Fix misplaced overflow handling return in fused_optimizer.py (#7645)

rraminen · tjruwase · web-flow · commit d56e847bac28 · 2025-10-31T02:03:49.000Z
This PR fixes an issue in deepspeed/runtime/fp16/fused_optimizer.py where the gradient overflow handling logic incorrectly exited the function too early, resulting in wrong forward pass and loss calculations in certain FP16 training scenarios. The `return self.overflow` and `self.timers.log(OVERFLOW_TIMERS)` calls are now correctly moved inside the `if self.overflow:` block so that the function only returns early when an actual overflow is detected.
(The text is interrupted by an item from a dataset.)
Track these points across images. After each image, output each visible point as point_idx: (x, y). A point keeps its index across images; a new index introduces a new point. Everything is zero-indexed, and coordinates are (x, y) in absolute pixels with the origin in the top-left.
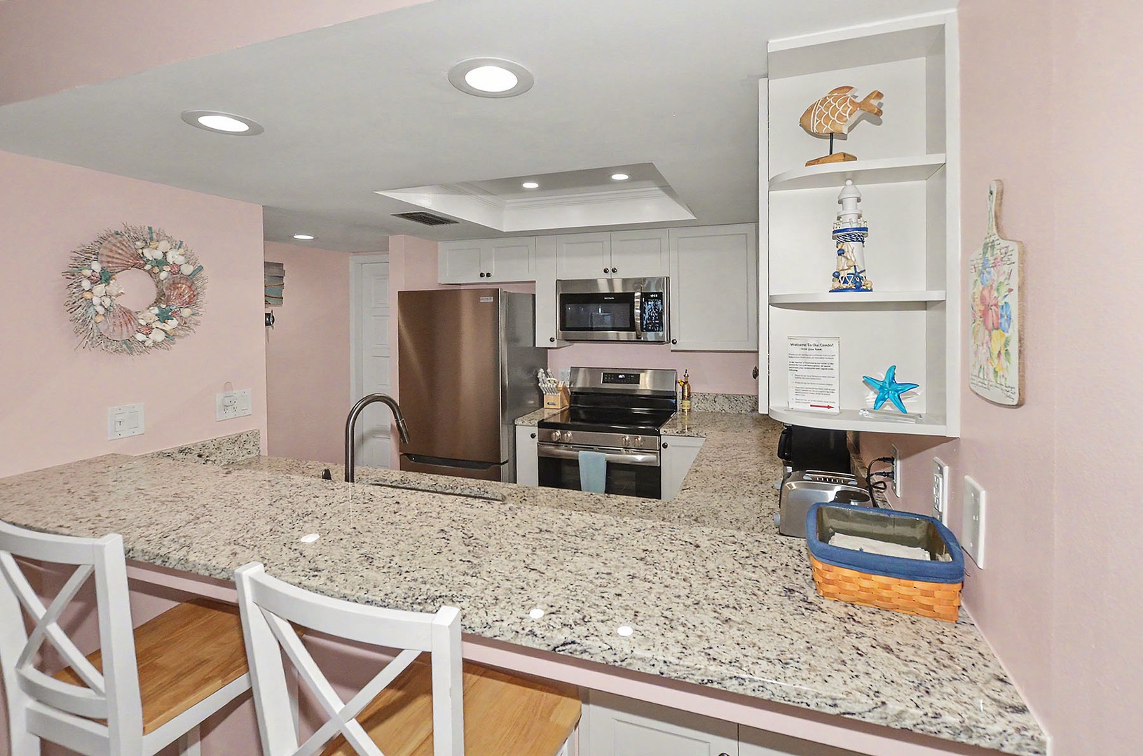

Origin of the error: 889f0ea cc: @jithunnair-amd Co-authored-by: Olatunji Ruwase <tjruwase@gmail.com>
diff --git a/deepspeed/runtime/fp16/fused_optimizer.py b/deepspeed/runtime/fp16/fused_optimizer.py
@@ -283,10 +283,9 @@ def step(self, closure=None):
                 for i, group in enumerate(self.fp16_groups):
                     for p in group:
                         p.grad = None
-
-            if self.timers:
-                self.timers.log(OVERFLOW_TIMERS)
-            return self.overflow
+                if self.timers:
+                    self.timers.log(OVERFLOW_TIMERS)
+                return self.overflow
 
         grads_groups_flat = []
         non_experts_grads_for_norm = []